Lavorando da diversi anni, mi accorgo sempre di più quanto il lessico rifletta l’atteggiamento di chi decide di aprire un’attività.
Non mi è mai piaciuto parlare di “dipendenti”, perché ritengo che gli individui con cui collaboro non siano subordinati alla mia persona quanto a loro stessi.
E’ ciò che dico sempre in sede di colloquio: “in Heply io non sono il capo e non mi aspetto un trattamento differenziato dagli altri.”
Allo stesso modo, il modo in cui vengono condotti i processi di selezione in questa piccola-grande realtà chiamata Heply si differenzia dai tradizionali colloqui. Le competenze personali vengono valutate, certo, ma con una modalità differente dal solito.
Il mio interesse non si basa su termini quantitativi, su quali voti le persone con cui mi interfaccio abbiano portato a termini i loro studi accademici, né sull’esito delle precedenti esperienze lavorative. Quando mi trovo davanti ad un individuo mi chiedo semplicemente in che modo potrebbe valorizzare la nostra azienda e in che modo lei/lui potrebbe risultare se stesso in questo contesto.
Apprezzo chi si presenta personalmente alla porta di Heply con la voglia di mettersi in gioco; chi si conquista il suo “happy place” non per mezzo del suo voto di laurea ma per altri valori in cui io credo molto come la perseveranza e il coraggio. Stimo chi ogni giorno fa del suo meglio aiutandomi a far crescere la nostra realtà. Ammiro chi si impegna in silenzio, consapevole che tutto il resto è palcoscenico.

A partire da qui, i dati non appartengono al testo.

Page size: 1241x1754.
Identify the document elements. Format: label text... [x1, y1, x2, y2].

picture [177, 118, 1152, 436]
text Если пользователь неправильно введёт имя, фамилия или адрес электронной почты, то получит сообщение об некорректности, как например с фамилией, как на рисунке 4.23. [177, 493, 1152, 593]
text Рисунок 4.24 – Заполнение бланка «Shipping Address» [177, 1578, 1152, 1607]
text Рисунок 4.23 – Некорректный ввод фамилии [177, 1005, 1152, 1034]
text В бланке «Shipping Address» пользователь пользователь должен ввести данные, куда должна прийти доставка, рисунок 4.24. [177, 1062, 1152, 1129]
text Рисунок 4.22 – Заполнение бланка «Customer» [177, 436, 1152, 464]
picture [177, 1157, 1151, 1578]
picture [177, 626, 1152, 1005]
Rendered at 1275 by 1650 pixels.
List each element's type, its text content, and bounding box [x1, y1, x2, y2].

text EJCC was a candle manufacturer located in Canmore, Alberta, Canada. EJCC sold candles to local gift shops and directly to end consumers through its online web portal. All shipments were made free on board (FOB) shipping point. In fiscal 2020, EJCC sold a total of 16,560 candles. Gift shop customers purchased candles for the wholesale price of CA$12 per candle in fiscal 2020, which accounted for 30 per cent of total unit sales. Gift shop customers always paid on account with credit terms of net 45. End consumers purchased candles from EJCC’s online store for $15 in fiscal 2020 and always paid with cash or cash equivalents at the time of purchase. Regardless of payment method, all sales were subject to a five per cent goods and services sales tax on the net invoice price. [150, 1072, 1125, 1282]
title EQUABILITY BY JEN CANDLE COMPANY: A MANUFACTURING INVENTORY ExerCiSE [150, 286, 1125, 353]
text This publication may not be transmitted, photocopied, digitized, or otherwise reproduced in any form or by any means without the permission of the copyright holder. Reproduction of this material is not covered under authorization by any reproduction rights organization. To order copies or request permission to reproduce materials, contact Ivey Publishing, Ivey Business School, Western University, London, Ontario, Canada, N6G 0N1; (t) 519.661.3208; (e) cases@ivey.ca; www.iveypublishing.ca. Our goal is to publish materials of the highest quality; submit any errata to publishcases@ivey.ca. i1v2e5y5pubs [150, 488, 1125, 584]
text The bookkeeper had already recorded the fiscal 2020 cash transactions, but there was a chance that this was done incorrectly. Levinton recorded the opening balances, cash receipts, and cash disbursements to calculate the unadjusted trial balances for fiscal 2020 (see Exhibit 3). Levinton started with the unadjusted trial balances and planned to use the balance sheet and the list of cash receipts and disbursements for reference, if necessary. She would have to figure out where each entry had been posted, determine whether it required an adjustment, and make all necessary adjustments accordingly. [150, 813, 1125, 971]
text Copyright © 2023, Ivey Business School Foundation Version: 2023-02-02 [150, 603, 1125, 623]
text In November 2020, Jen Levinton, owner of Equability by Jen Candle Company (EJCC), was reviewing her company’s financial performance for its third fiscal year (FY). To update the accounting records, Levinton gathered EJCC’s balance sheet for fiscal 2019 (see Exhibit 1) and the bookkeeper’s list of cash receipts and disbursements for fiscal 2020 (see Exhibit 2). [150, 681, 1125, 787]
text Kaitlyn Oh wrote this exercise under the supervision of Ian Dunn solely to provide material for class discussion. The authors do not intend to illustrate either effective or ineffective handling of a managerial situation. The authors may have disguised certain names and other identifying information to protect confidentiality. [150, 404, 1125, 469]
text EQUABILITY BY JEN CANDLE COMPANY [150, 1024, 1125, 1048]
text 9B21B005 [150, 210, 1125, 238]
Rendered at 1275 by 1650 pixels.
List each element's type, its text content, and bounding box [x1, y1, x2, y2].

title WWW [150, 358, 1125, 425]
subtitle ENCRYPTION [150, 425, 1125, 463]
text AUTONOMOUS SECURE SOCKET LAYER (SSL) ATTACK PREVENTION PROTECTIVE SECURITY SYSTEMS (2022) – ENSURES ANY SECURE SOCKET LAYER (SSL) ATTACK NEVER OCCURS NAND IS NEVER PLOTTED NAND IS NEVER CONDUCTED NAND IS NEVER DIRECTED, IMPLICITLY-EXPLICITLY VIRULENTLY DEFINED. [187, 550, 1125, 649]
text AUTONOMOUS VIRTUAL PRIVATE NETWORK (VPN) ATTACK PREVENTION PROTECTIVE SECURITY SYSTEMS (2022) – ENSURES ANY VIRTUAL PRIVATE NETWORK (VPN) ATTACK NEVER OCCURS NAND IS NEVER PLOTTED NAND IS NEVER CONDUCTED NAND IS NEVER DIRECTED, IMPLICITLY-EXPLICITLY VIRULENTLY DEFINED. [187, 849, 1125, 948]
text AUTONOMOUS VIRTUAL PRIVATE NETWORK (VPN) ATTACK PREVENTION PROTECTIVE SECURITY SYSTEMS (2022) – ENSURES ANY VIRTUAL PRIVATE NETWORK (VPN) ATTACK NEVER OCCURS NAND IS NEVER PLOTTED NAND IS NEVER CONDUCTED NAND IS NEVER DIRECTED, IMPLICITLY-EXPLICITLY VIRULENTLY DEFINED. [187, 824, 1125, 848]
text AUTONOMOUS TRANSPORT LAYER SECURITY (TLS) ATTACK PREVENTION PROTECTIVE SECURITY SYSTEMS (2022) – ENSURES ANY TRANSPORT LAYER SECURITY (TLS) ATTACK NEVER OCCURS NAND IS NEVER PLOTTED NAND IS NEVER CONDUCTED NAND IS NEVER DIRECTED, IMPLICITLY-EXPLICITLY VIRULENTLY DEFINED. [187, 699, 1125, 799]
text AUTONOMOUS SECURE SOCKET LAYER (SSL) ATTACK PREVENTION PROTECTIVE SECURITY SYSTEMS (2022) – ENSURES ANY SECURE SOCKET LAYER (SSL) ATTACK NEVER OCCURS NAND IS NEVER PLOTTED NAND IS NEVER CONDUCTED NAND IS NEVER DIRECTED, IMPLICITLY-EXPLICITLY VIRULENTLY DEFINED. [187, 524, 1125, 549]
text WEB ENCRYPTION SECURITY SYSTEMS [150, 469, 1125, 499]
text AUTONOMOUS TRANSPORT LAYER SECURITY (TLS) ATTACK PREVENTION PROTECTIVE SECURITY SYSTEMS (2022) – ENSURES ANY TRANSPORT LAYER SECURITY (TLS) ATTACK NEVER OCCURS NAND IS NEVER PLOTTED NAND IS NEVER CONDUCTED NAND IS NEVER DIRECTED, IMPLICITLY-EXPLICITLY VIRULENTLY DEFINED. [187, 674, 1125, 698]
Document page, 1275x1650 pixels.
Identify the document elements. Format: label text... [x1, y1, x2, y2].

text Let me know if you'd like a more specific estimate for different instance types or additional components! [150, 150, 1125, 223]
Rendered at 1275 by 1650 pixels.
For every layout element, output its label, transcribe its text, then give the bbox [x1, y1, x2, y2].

Per questo motivo non li chiamo dipendenti ma collaboratori: siamo tutti dotati di peculiarità, esigenze e contesti originari diversi, ma remiamo tutti verso lo stesso obiettivo e facciamo parte della stessa squadra.
In veste di Chief Happiness Officer, la mia soddisfazione più grande è quella di stimolare la produttività delle persone che hanno scelto e ogni giorno scelgono di lavorare con (e non per) me come motori e non pedine della loro azienda.